Page MenuHomePhabricator

Running out of space when deploying on sca03 (deploy-cache)
Closed, DuplicatePublic

Description

I've run into a weird problem. I'm trying to deploy ORES to sca03 and running into a disk space issue.

Here's the error I get in scap: P4895 "fatal: No space left on device"

deployment-tin (ores is 2.5GB):

halfak@deployment-tin:/srv/deployment$ du -hs ores
2.5G	ores

sca03 (ores is 11GB):

halfak@deployment-sca03:/srv/deployment$ du -hs * 
580M	eventstreams
11G	ores

It looks like all of it is deploy-cache:

halfak@deployment-sca03:/srv/deployment/ores$ du -hs *
0	deploy
11G	deploy-cache
8.5M	venv

Specifically, it's some old versions that remain cached there:

halfak@deployment-sca03:/srv/deployment/ores/deploy-cache/revs$ du -hs *
1.9G	228b9b4ff925851bcb36bbeafe54359433ea1e92
2.4G	691b3409f0c1ca605bc47dc40692551a1e9b79af
1.5G	7c80636313b088928c8eba5d5bdf0b62b8db7f76
3.1G	9fd75a1109495cbe479893df0cb7ab56846548d9
1.7G	c61b9c11a2cad56ecaad10f92e21126b36e673f4

I need a way to clean up some of these old versions, but I don't have the rights to delete them.

Event Timeline

Halfak updated the task description. (Show Details)
Halfak updated the task description. (Show Details)

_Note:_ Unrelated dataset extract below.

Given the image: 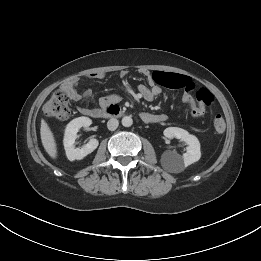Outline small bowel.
Returning <instances> with one entry per match:
<instances>
[{"mask_svg": "<svg viewBox=\"0 0 261 261\" xmlns=\"http://www.w3.org/2000/svg\"><path fill=\"white\" fill-rule=\"evenodd\" d=\"M127 74L126 71L121 72V77H125ZM141 74L147 81L148 85H140L138 87V94L140 97L147 101L153 100L157 95L161 92V86H165L168 88L174 89H183L182 100L188 104L190 107L191 113L194 116H200L204 113V108L197 104L193 98L192 91L195 87L194 83L191 82L190 78L175 73H166L156 71L151 73L148 70H142ZM104 73L102 72H94L89 75L91 79H102L104 78ZM78 79L72 78L63 84V90L67 92L70 99L72 101H80L83 98H89L91 96V91L86 90L84 93H80L77 89ZM114 100L113 97L107 96L103 97L100 100L101 106H106L107 104L111 103ZM79 112L85 115H90L93 111L97 109L86 108V107H79ZM142 116L148 118L149 123H158L163 122L167 119L166 115L164 114H150V113H143Z\"/></svg>", "mask_w": 261, "mask_h": 261, "instance_id": "obj_1", "label": "small bowel"}]
</instances>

The root cause is that the scap cache clone submodules from the deployment server instead of using the local cache via hardlinks.

Relatively to deployment-sca03 directory /srv/deployment/ores...

The repository is cloned from the deployment-servers under <repo basename>-cache/cache as a non-bare repo. Stat shows one of the pack files has 6 links to it:

$ stat deploy-cache/cache/.git/objects/pack/pack-75d8fab69e5b2b012f62050dd5d301fe8a87ba17.pack
  File: ‘deploy-cache/cache/.git/objects/pack/pack-75d8fab69e5b2b012f62050dd5d301fe8a87ba17.pack’
  Size: 91256382  	Blocks: 178248     IO Block: 4096   regular file
Device: fe03h/65027d	Inode: 792651      Links: 6
                                                 ^^^

So later when scap deploys it just does a local clone to eg:

deploy -> deploy-cache/revs/7c80636313b088928c8eba5d5bdf0b62b8db7f76

That one uses hardlink for the main repository. The submodules however are cloned from the deployment server and apparently do not use --references:

$ git -C deploy-cache/revs/7c80636313b088928c8eba5d5bdf0b62b8db7f76/.git/modules/submodules/wheels/ remote -v
origin	http://deployment-tin.deployment-prep.eqiad.wmflabs/ores/deploy/.git/modules/submodules/wheels (fetch)
origin	http://deployment-tin.deployment-prep.eqiad.wmflabs/ores/deploy/.git/modules/submodules/wheels (push)

Thus each revision in the cache ends up with each submodules fully cloned. Taking a pack file from the 'wheels' sub repo. Looking for pack-779867fb188e708fc37de9957c907c9495ee4e4a.pack and dumping the inode/filepath:

$ find . -name pack-779867fb188e708fc37de9957c907c9495ee4e4a.pack -printf '%i %h\n';
797113 ./deploy-cache/revs/691b3409f0c1ca605bc47dc40692551a1e9b79af/.git/modules/submodules/wheels/objects/pack
918553 ./deploy-cache/revs/c61b9c11a2cad56ecaad10f92e21126b36e673f4/.git/modules/submodules/wheels/objects/pack
795634 ./deploy-cache/revs/9fd75a1109495cbe479893df0cb7ab56846548d9/.git/modules/submodules/wheels/objects/pack
794849 ./deploy-cache/revs/228b9b4ff925851bcb36bbeafe54359433ea1e92/.git/modules/submodules/wheels/objects/pack
796556 ./deploy-cache/revs/7c80636313b088928c8eba5d5bdf0b62b8db7f76/.git/modules/submodules/wheels/objects/pack

Imho we need to:

  • make the cache directories to be bare repositories to save out the space of a workspace checkout
  • pass to git submodule update --init the --references parameter so submodules benefit from the local cache and get hard linked.

All that should probably be made a sub task for scap.

hashar closed this task as a duplicate of T137124: Scap3 submodule space issues.

Made this bug a dupe of the older task T137124 and I have copy pasted the task detail + my comment on that task.